Economic activity in the US manufacturing sector expanded in December, and the overall economy grew for the 116th consecutive month, said the nation's supply executives in the latest Manufacturing ISM Report On Business.
The December PMI registered 54.1 percent, a decrease of 5.2 percentage points from the November reading of 59.3 percent.
The New Orders Index registered 51.1 percent, a decrease of 11 percentage points from the November reading of 62.1 percent.
The Production Index registered 54.3 percent, 6.3-percentage point decrease compared to the November reading of 60.6 percent.
The Employment Index registered 56.2 percent, a decrease of 2.2 percentage points from the November reading of 58.4 percent.
The Supplier Deliveries Index registered 57.5 percent, a 5-percentage point decrease from the November reading of 62.5 percent.
The Inventories Index registered 51.2 percent, a decrease of 1.7 percentage points from the November reading of 52.9 percent.
The Prices Index registered 54.9 percent, a 5.8-percentage point decrease from the November reading of 60.7 percent, indicating higher raw materials prices for the 34th consecutive month.

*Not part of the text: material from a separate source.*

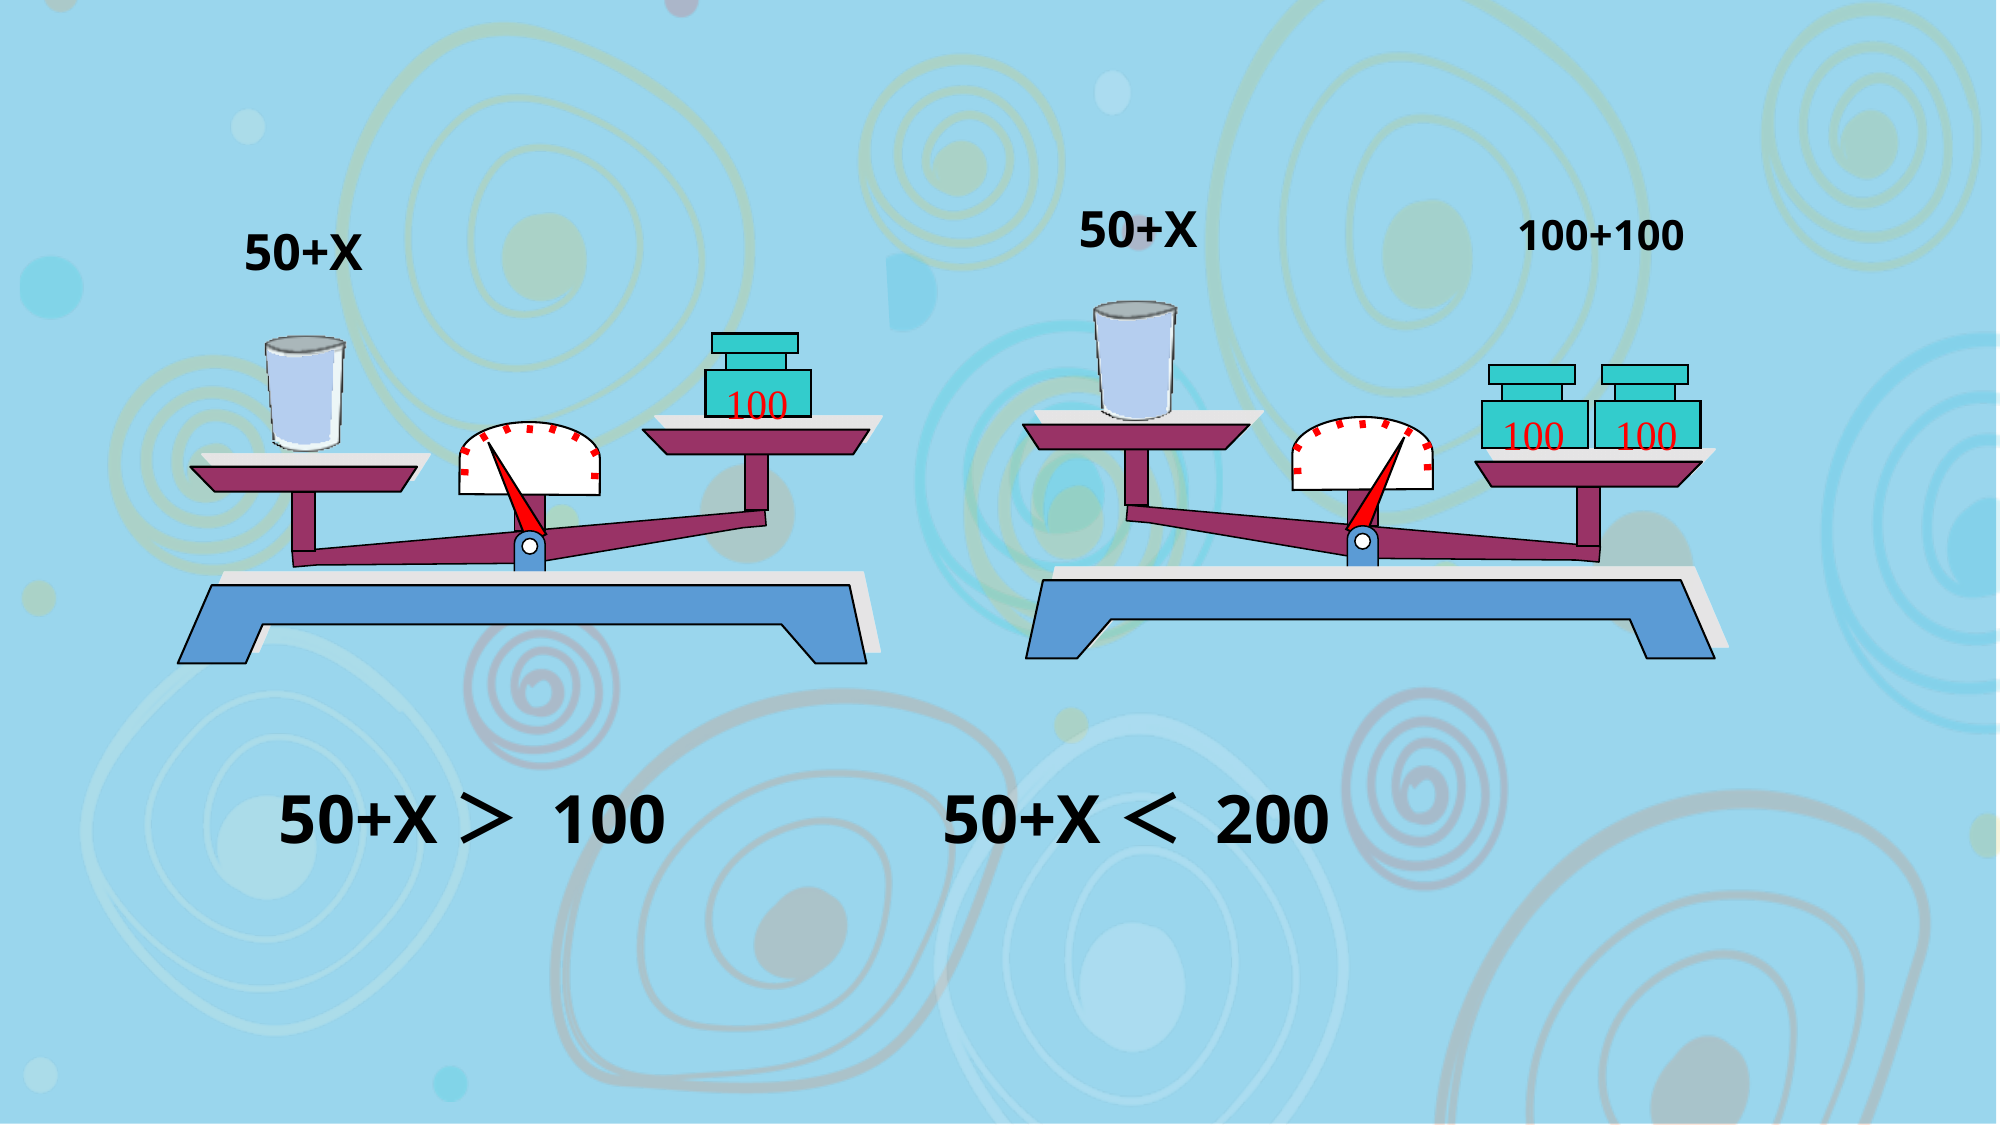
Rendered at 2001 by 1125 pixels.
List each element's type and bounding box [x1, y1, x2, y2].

Of the 18 manufacturing industries, 11 reported growth in December, in the following order: textile mills; apparel, leather and allied products; machinery; transportation equipment; computer and electronic products; wood products; chemical products; food, beverage and tobacco products; miscellaneous manufacturing; electrical equipment, appliances and components; and primary metals.
The six industries reporting contraction in December — in the following order — are: printing and related support activities; fabricated metal products; nonmetallic mineral products; petroleum and coal products; paper products; and plastics and rubber products.